Lorsque la Fed évoqua au milieu de l’année 2012 l’éventualité d’un ralentissement (tapering) de ses achats d’actifs, cette annonce déstabilisa le taux de change et les marchés financiers des pays en développement et émergents. Ces turbulences affectèrent tout particulièrement l’Afrique du Sud, le Brésil, l’Inde, l’Indonésie et la Turquie, si bien que ces pays furent qualifiés de « cinq fragiles ». L’idée selon laquelle la politique monétaire des pays avancés influence fortement les économies en développement n’est pas nouvelle. La Fed avait déjà été « accusée » d’avoir entrainé une vague d’instabilité financière dans les pays en développement au milieu des années quatre-vingt-dix en relevant ses taux directeurs. Le resserrement de la politique monétaire américaine aurait provoqué la « crise téquila » de 1994, puis par contagion la crise asiatique de 1997 et la crise russe de 1998. Beaucoup ont suggéré que les pays en développement qui avaient laissé flotter leur monnaie avaient été relativement épargnés par l’instabilité financière. Cet épisode historique aurait ainsi illustré le « triangle des incompatibilités » ou « trilemme » que Robert Mundell a formalisé : les pays ne peuvent avoir simultanément une politique monétaire autonome, un taux de change fixe et une mobilité des capitaux. En d’autres termes, les pays ne peuvent retrouver l’autonomie de leur politique monétaire qu’en laissant leurs taux de change flotter.

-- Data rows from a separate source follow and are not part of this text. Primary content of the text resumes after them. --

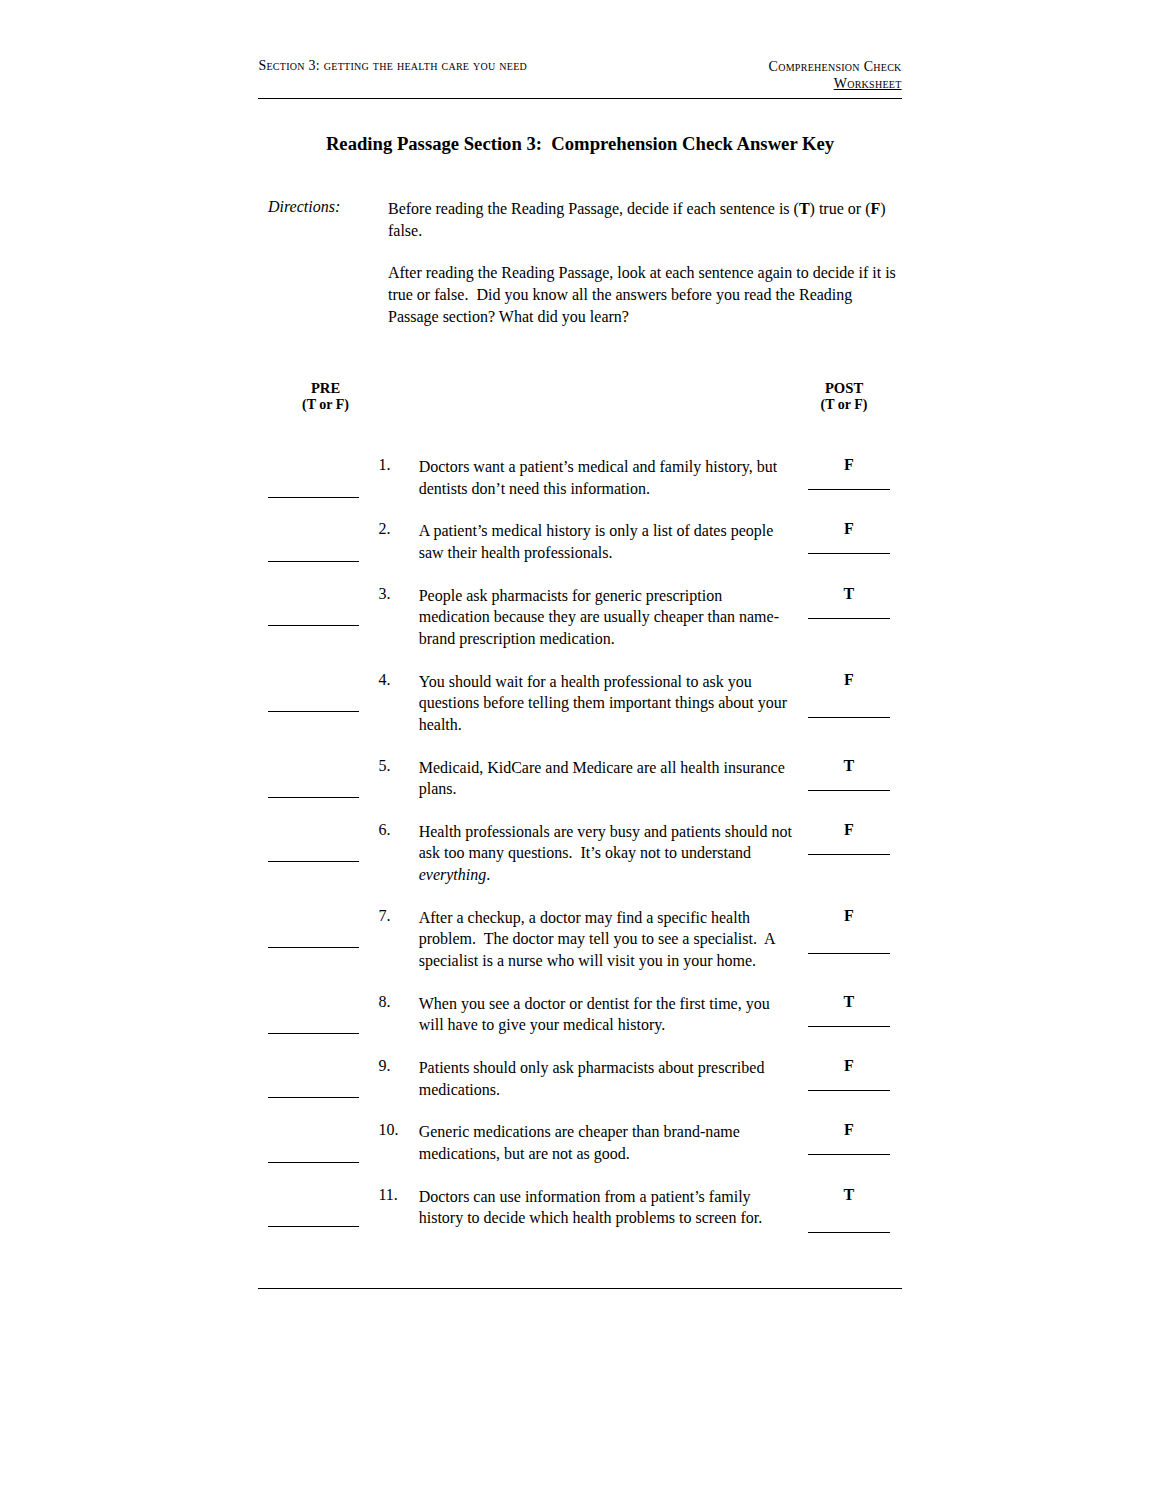Section 3: getting the health care you need
Comprehension Check
Worksheet
Reading Passage Section 3: Comprehension Check Answer Key
Directions:
Before reading the Reading Passage, decide if each sentence is (T) true or (F) false.
After reading the Reading Passage, look at each sentence again to decide if it is true or false. Did you know all the answers before you read the Reading Passage section? What did you learn?
PRE(T or F)
POST(T or F)
| | 1. | Doctors want a patient’s medical and family history, but dentists don’t need this information. | F |
| | 2. | A patient’s medical history is only a list of dates people saw their health professionals. | F |
| | 3. | People ask pharmacists for generic prescription medication because they are usually cheaper than name-brand prescription medication. | T |
| | 4. | You should wait for a health professional to ask you questions before telling them important things about your health. | F |
| | 5. | Medicaid, KidCare and Medicare are all health insurance plans. | T |
| | 6. | Health professionals are very busy and patients should not ask too many questions. It’s okay not to understand everything . | F |
| | 7. | After a checkup, a doctor may find a specific health problem. The doctor may tell you to see a specialist. A specialist is a nurse who will visit you in your home. | F |
| | 8. | When you see a doctor or dentist for the first time, you will have to give your medical history. | T |
| | 9. | Patients should only ask pharmacists about prescribed medications. | F |
| | 10. | Generic medications are cheaper than brand-name medications, but are not as good. | F |
| | 11. | Doctors can use information from a patient’s family history to decide which health problems to screen for. | T |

Pourtant, en 2012 et en 2013, les pays émergents qui laissaient librement flotter leur monnaie semblent avoir tout autant été affectés par l’annonce du tapering que ceux disposant d’un régime de change plus rigide, ce qui a mis en question la validité du triangle des incompatibilités. Hélène Rey (2013) a affirmé que la politique monétaire des pays avancés, en l’occurrence celle de la Fed, influençait les politiques monétaires nationales des autres pays, via les mouvements de capitaux, la croissance du crédit et l’endettement des banques. Elle a suggéré que les pays faisaient face, non pas à un trilemme, mais à un « duo irréconciliable » : ils ne peuvent avoir à la fois une politique monétaire indépendante et la libre mobilité des capitaux. En l’occurrence, les pays en développement et émergents ne peuvent alors retrouver l’autonomie de leur politique monétaire qu’en restreignant la mobilité des capitaux.
Joshua Aizenman, Menzie Chinn et Hiro Ito (2015) ont voulu mettre à l’épreuve la thèse de Rey. Pour cela, ils ont cherché à déterminer pourquoi et comment les conditions financières des pays en développement et émergents (qu’ils qualifient de pays périphériques) sont affectées par les dynamiques des économies du centre (en l’occurrence, les Etats-Unis, le Japon, la zone euro et la Chine). Ils ont tout d’abord estimé la sensibilité des variables financières des pays périphériques aux dynamiques des économies du centre, puis ils ont examiné comment cette sensibilité était influencée par les conditions macroéconomiques, les politiques économiques, les relations réelles et financières entretenues avec les pays du centre et le niveau de développement institutionnel.
Pour la plupart des variables financières examinées, la force des liens entretenus avec les économies du centre a constitué le facteur dominant au cours des deux dernières décennies. L’analyse suggère que les relations commerciales, les relations financières associées aux IDE, la concurrence internationale, le développement financier, les soldes courants et la dette nationale ont une certaine importance. Elle suggère également que le régime de change et l’ouverture financière jouent directement sur la sensibilité des économies périphériques aux économies du centre. En l’occurrence, une économie périphérique est davantage affectée par les économies du centre si elle présente une plus grande stabilité du taux de change et une plus grande ouverture financière. Néanmoins, les régimes de change ont des effets principalement indirects sur la force des liens financiers. Aizenman et ses coauteurs en concluent que le trilemme reste valide : les pays n’ont pas à choisir qu’entre l’autonomie monétaire et l’intégration financière.
La prise en compte de la Chine parmi les économies du centre ne change pas vraiment les résultats obtenus. Au cours des deux dernières décennies, l’économie chinoise a connu une forte croissance, si bien qu’elle contribue à une part toujours plus significative de la production mondiale. Pourtant, la Chine n’exerce pas encore la même influence sur les marchés financiers des pays périphériques que les Etats-Unis, la zone euro ou le Japon. Aizenman et ses coauteurs estiment que son système financier n’est peut-être pas suffisamment développé pour qu’elle joue un rôle moteur dans les cycles financiers mondiaux.